==== GIVEN TEXT
An Introverted Actress

Day Six: Support

There are an abundance of people on this planet waiting to help you. Seriously. Family, friends, lovers, even strangers who dedicate their lives to sitting at the end of a telephone waiting for people to call and say three seemingly small words that are actually much bigger than they look: I Need Help. Hundreds of thousands of people are sprawled across the planet like angels ready to be there for you at the drop of a hat and yet...the majority of us bite our tongues.

I don't like being a nuisance or a burden. 

No one really cares though. 

No one will understand. 

My problems are small and stupid. 

I am alone.

So, we sweep it all under the carpet. We bottle it up. We hold it all in until we're fit to break and sadly, so many of us do. Asking for help is hard. We feel weak and vulnerable when we admit to someone that we're incapable of handling aspects of life on our own. We feel small and stupid and it's a horrible position to find yourself in, I know, I get it. However, it's so necessary that we speak out. It's imperative that we tell someone how we're feeling when things have become hard and it's absolutely vital that we seek help when it's needed. 

Here are a couple of ways to make reaching out a little easier and a couple of thoughts to keep in mind.
========
==== ENTRIES SUPPLIED
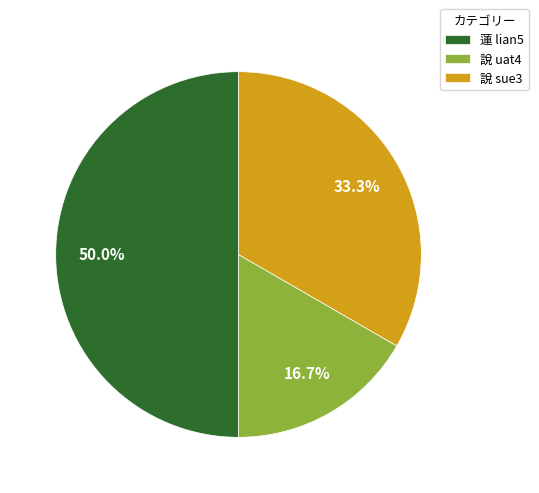

To the nearest percent, what is the combined percentage of 說 uat4 and 說 sue3?

50%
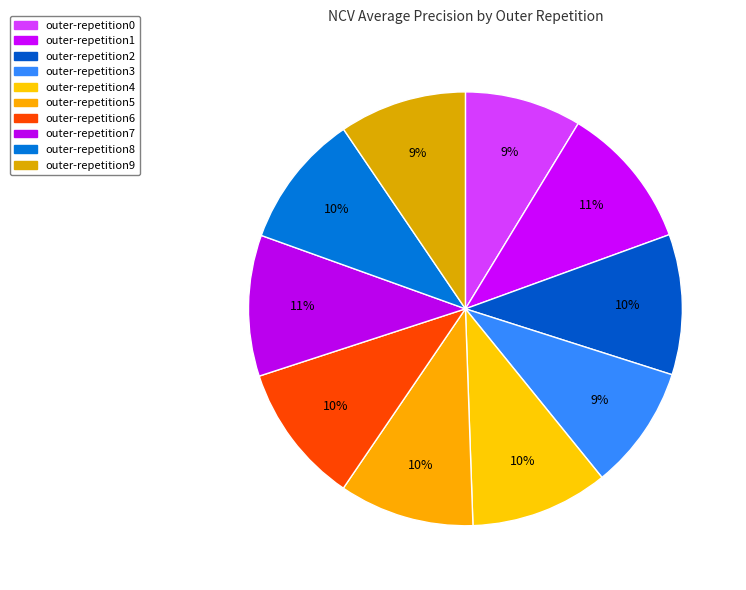

Is there a majority slice in this chart?

No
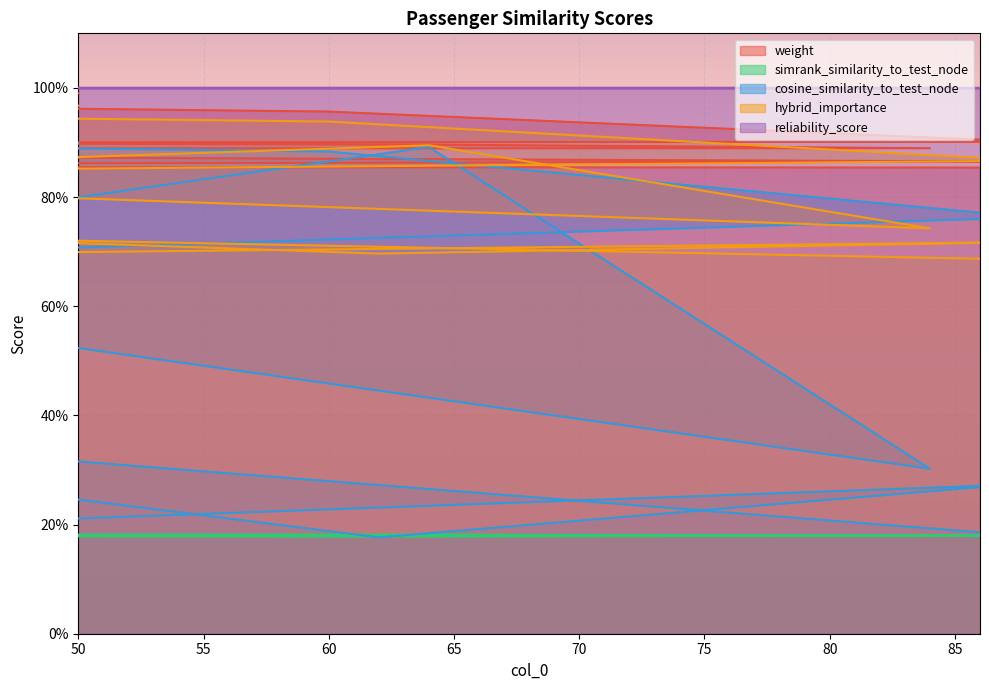

Which series has the largest total across all categories?

weight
========
**PROBLEMS TO WORK ON**
1. In the post on asking for help, list every sentence that stands alone on its own line between the first paragraph and "So, we sweep it all under the carpet."
2. Switch "angels" to "heroes" in the post on asking for help, and write out the passage starting at "There are an" and ending at "or a burden.".
3. Decide whether each statement agrees with the post on asking for help. Answer yes or no, and quote the deciding words.
(a) The post calls asking for help hard.
(b) The post gives "I Need Help" as the three words people call to say.
(c) The post says most people readily speak up when they need help.
Rely on the text alone.

**SOLUTION LIST**
1.
- I don't like being a nuisance or a burden.
- No one really cares though.
- No one will understand.
- My problems are small and stupid.
- I am alone.

2.
There are an abundance of people on this planet waiting to help you. Seriously. Family, friends, lovers, even strangers who dedicate their lives to sitting at the end of a telephone waiting for people to call and say three seemingly small words that are actually much bigger than they look: I Need Help. Hundreds of thousands of people are sprawled across the planet like heroes ready to be there for you at the drop of a hat and yet...the majority of us bite our tongues.

I don't like being a nuisance or a burden.

3.
(a) Yes: "Asking for help is hard."
(b) Yes: "three seemingly small words that are actually much bigger than they look: I Need Help"
(c) No: "the majority of us bite our tongues"